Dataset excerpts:
•••
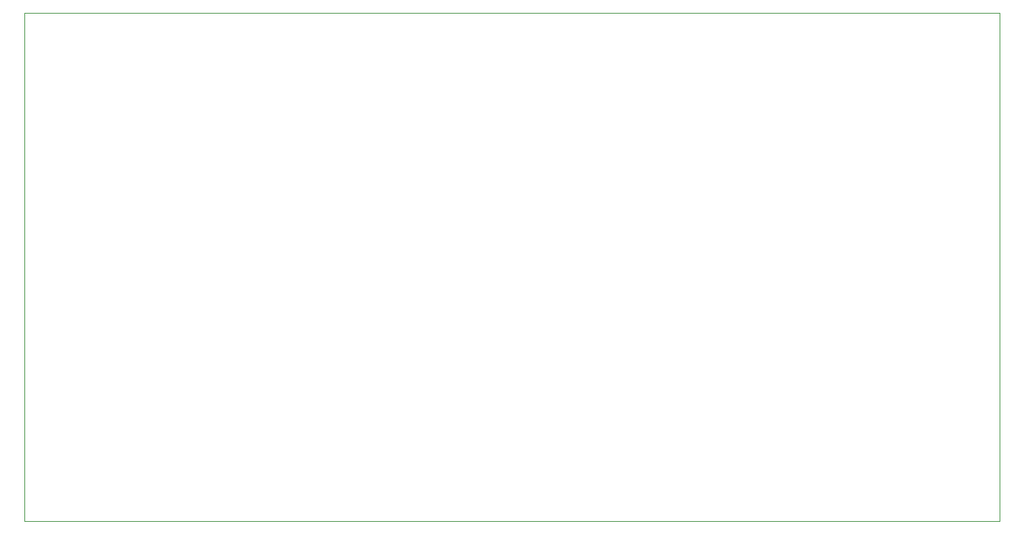
<source format=gbr>
%TF.GenerationSoftware,KiCad,Pcbnew,(5.1.10)-1*%
%TF.CreationDate,2022-03-09T11:46:58-05:00*%
%TF.ProjectId,PacMan-display,5061634d-616e-42d6-9469-73706c61792e,1.0*%
%TF.SameCoordinates,Original*%
%TF.FileFunction,Profile,NP*%
%FSLAX46Y46*%
G04 Gerber Fmt 4.6, Leading zero omitted, Abs format (unit mm)*
G04 Created by KiCad (PCBNEW (5.1.10)-1) date 2022-03-09 11:46:58*
%MOMM*%
%LPD*%
G01*
G04 APERTURE LIST*
%TA.AperFunction,Profile*%
%ADD10C,0.050000*%
%TD*%
G04 APERTURE END LIST*
D10*
X82184000Y-68498000D02*
X82184000Y-128498000D01*
X82184000Y-128498000D02*
X197184000Y-128498000D01*
X197184000Y-68498000D02*
X197184000Y-128498000D01*
X82184000Y-68498000D02*
X197184000Y-68498000D01*
M02*

</source>
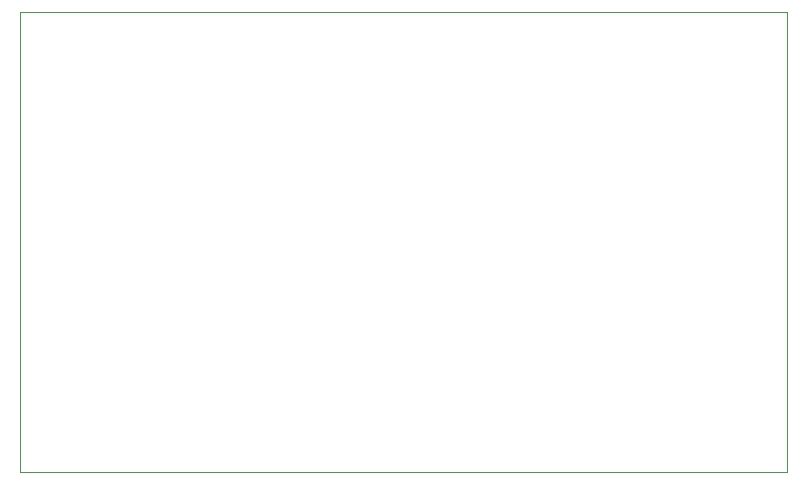
<source format=gbr>
G04 #@! TF.GenerationSoftware,KiCad,Pcbnew,5.1.5-52549c5~84~ubuntu18.04.1*
G04 #@! TF.CreationDate,2020-04-16T13:53:27+02:00*
G04 #@! TF.ProjectId,board,626f6172-642e-46b6-9963-61645f706362,rev?*
G04 #@! TF.SameCoordinates,Original*
G04 #@! TF.FileFunction,Profile,NP*
%FSLAX46Y46*%
G04 Gerber Fmt 4.6, Leading zero omitted, Abs format (unit mm)*
G04 Created by KiCad (PCBNEW 5.1.5-52549c5~84~ubuntu18.04.1) date 2020-04-16 13:53:27*
%MOMM*%
%LPD*%
G04 APERTURE LIST*
%ADD10C,0.050000*%
G04 APERTURE END LIST*
D10*
X158000000Y-100000000D02*
X158000000Y-139000000D01*
X93000000Y-139000000D02*
X158000000Y-139000000D01*
X93000000Y-100000000D02*
X158000000Y-100000000D01*
X93000000Y-100000000D02*
X93000000Y-139000000D01*
M02*

</source>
•••
Work required:
Copy the records exactly as they appear, leaving every picture out.

Task result:
<source format=gbr>
%TF.GenerationSoftware,KiCad,Pcbnew,(5.1.10)-1*%
%TF.CreationDate,2022-03-09T11:46:58-05:00*%
%TF.ProjectId,PacMan-display,5061634d-616e-42d6-9469-73706c61792e,1.0*%
%TF.SameCoordinates,Original*%
%TF.FileFunction,Profile,NP*%
%FSLAX46Y46*%
G04 Gerber Fmt 4.6, Leading zero omitted, Abs format (unit mm)*
G04 Created by KiCad (PCBNEW (5.1.10)-1) date 2022-03-09 11:46:58*
%MOMM*%
%LPD*%
G01*
G04 APERTURE LIST*
%TA.AperFunction,Profile*%
%ADD10C,0.050000*%
%TD*%
G04 APERTURE END LIST*
D10*
X82184000Y-68498000D02*
X82184000Y-128498000D01*
X82184000Y-128498000D02*
X197184000Y-128498000D01*
X197184000Y-68498000D02*
X197184000Y-128498000D01*
X82184000Y-68498000D02*
X197184000Y-68498000D01*
M02*

</source>
<source format=gbr>
G04 #@! TF.GenerationSoftware,KiCad,Pcbnew,5.1.5-52549c5~84~ubuntu18.04.1*
G04 #@! TF.CreationDate,2020-04-16T13:53:27+02:00*
G04 #@! TF.ProjectId,board,626f6172-642e-46b6-9963-61645f706362,rev?*
G04 #@! TF.SameCoordinates,Original*
G04 #@! TF.FileFunction,Profile,NP*
%FSLAX46Y46*%
G04 Gerber Fmt 4.6, Leading zero omitted, Abs format (unit mm)*
G04 Created by KiCad (PCBNEW 5.1.5-52549c5~84~ubuntu18.04.1) date 2020-04-16 13:53:27*
%MOMM*%
%LPD*%
G04 APERTURE LIST*
%ADD10C,0.050000*%
G04 APERTURE END LIST*
D10*
X158000000Y-100000000D02*
X158000000Y-139000000D01*
X93000000Y-139000000D02*
X158000000Y-139000000D01*
X93000000Y-100000000D02*
X158000000Y-100000000D01*
X93000000Y-100000000D02*
X93000000Y-139000000D01*
M02*

</source>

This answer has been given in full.